以下是读者推荐 2015年3月31日《人民论坛》的文章(中文翻译采用 TR EMERITUS 网 2015年4月8日版本):

(中英文对照)恐惧已经死亡!

四天前,肯尼斯和我被几位香港记者问到是否会到李光耀灵前吊唁,肯尼斯回答说不会。当被追问为什么时,他嘀咕着,好像是说没这个必要。这几位年轻的记者看来非得要到答案,于是转而问我。我也回答说,不会。他们追问为什么,我当时以排队的人龙太长为借口。可是不知道为了什么,我对自己的答复,心里总是觉得不快。
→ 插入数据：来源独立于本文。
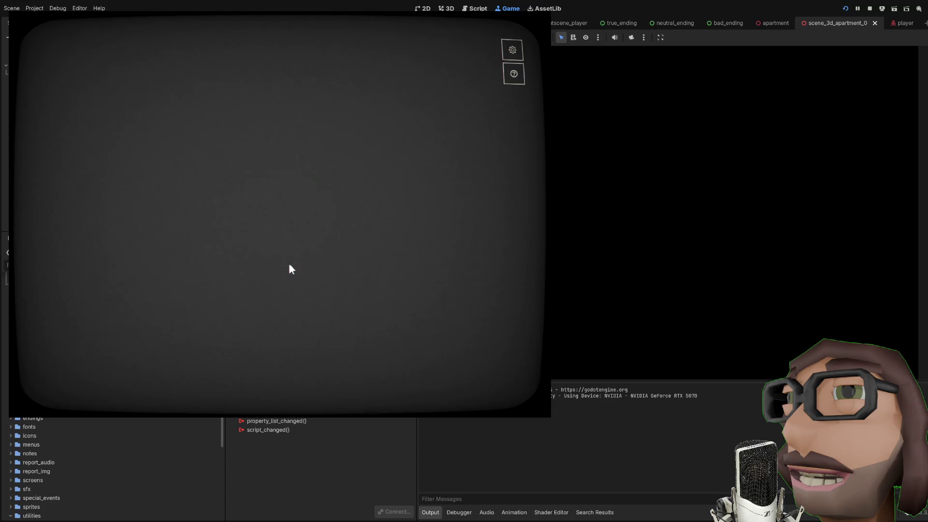
left_click(210, 334)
在“全国哀悼”的那个星期,不时有邻居问我有没有到李光耀灵前吊唁,他们都是李光耀的狂热粉丝,我简单地回答“没有”。我没有详细说明,他们也没寻根问底。我知道我当下的想法是我要尊重死者,我不想伤害那些提问的人,告诉他们那个死者在他担任总理期间,是怎样伤害了我和我的家人。
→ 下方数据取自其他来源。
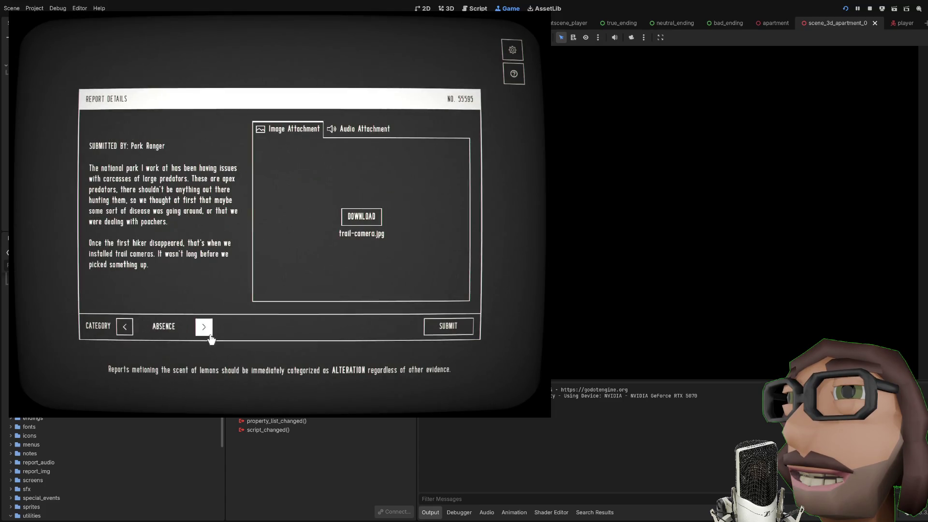
left_click(447, 327)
在葬礼之前的几天,群聊一直充斥着在烈日下的人龙有多长、葬礼的计划和安排、巴士和地铁延长穿行的时间、和死者那些匪夷所思的成就等等信息。到了第六天,我再也无法忍受这样的信息,退出了那些群聊。我没有说明原因,这或许又是出于对死者的尊重。

那些知道我过去的朋友们不停地问我,有没有打算写些关于李光耀的材料。我是有这个打算,但在这20多天里,我的脑子一片空白,根本无法写出理性的文章。似乎有一个内在的声音告诉我要保持沉默,不要去破坏那举国的哀痛,让他们平静地哀痛。但是在李光耀死后的第二天,即3月24日,我就母亲的想法写了一段。我原本无意执笔,只是自然而然就写就了该文,似乎是母亲促使我为她而写。那天早上,我曾到过我母亲的骨灰龛,那是她去世三周年的忌日。突然,我的姐姐开始谈论过去,谈论她自己和我妈妈。我原本不了解,现在才知道,她在我被逮捕后,到底经历了什么和她是如何看待我的被捕。她是怎么厌恶那个死者,每当他的影像在电视上出现,她就关机。在回家的漫长路上,我记录下她的想法。我再也不理会李光耀,我母亲的悲伤比他的去世和全国哀悼要大得多。当我写完并张贴在我的脸书页面后,我哭了。那个时间大约就是她三年前在家里去世的时间。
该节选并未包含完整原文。